Quiz items based on charts
******

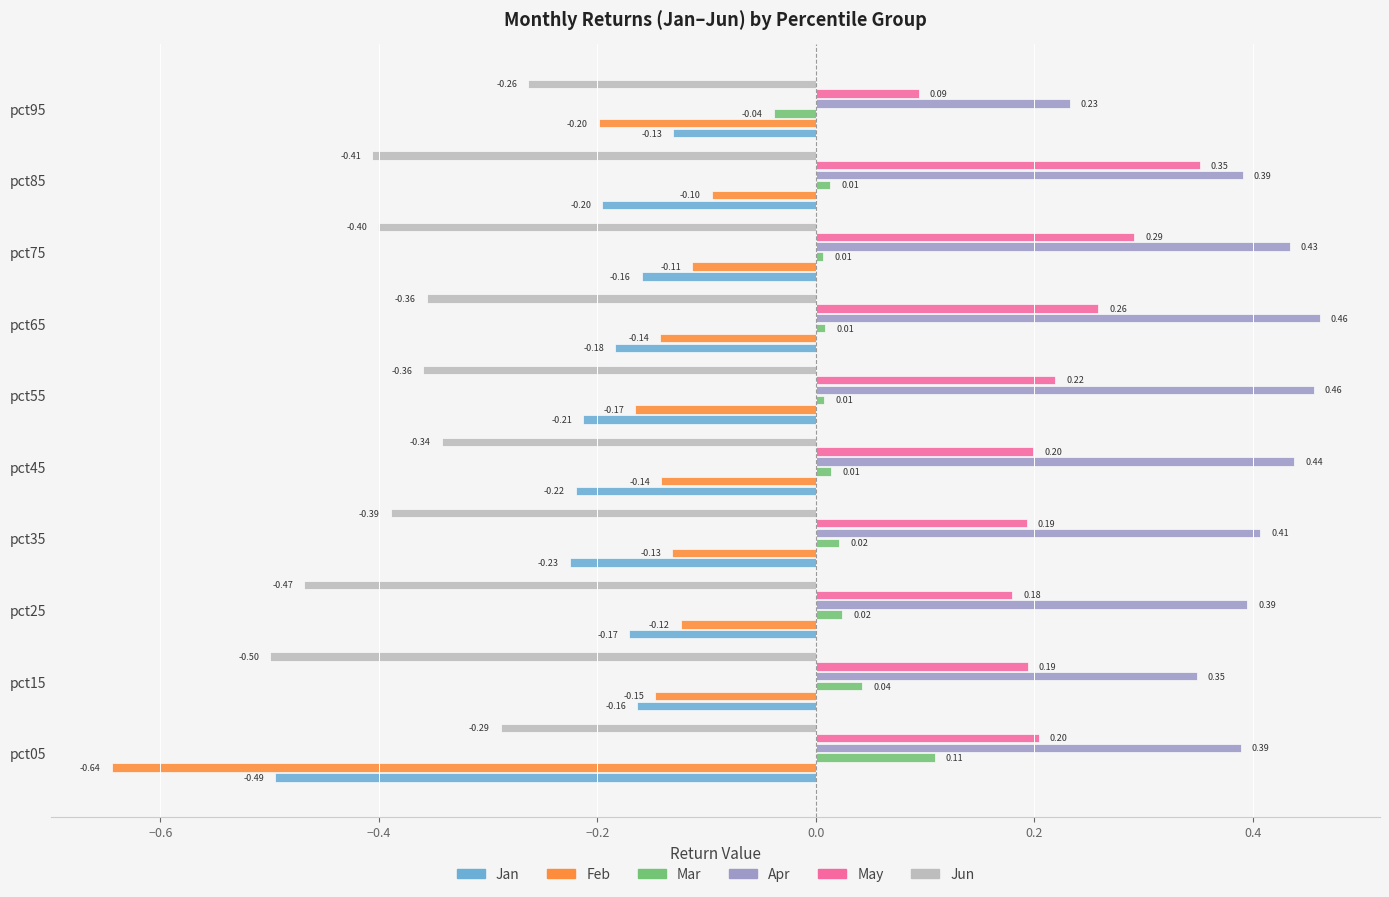

List the series in order of their peak value, lowest first.

Jun, Jan, Feb, Mar, May, Apr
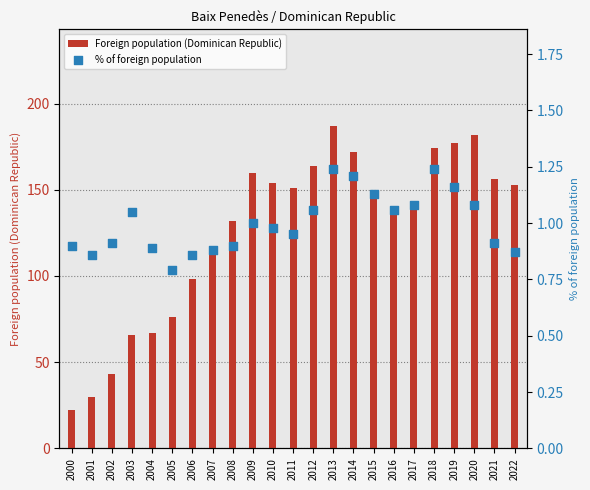

At which category is the sum across all series the highest?

2013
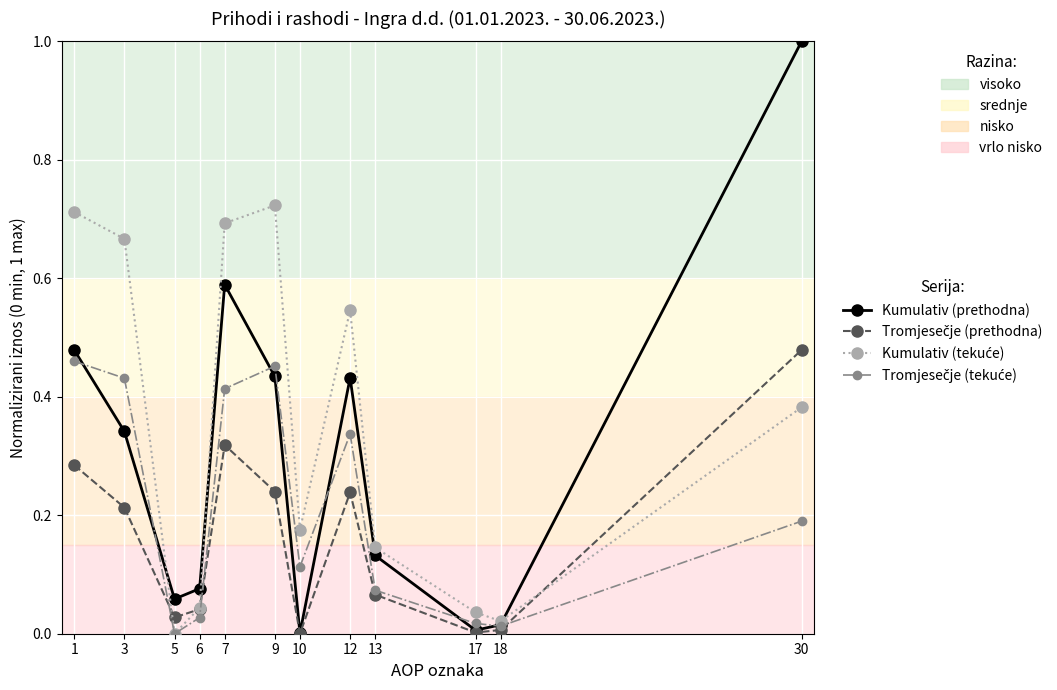

What is the greatest value displayed?

1.0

******

Assignment:
Please copy the listing above word for word, leaving out the pictures.

Solution:
List the series in order of their peak value, lowest first.

Jun, Jan, Feb, Mar, May, Apr

At which category is the sum across all series the highest?

2013

What is the greatest value displayed?

1.0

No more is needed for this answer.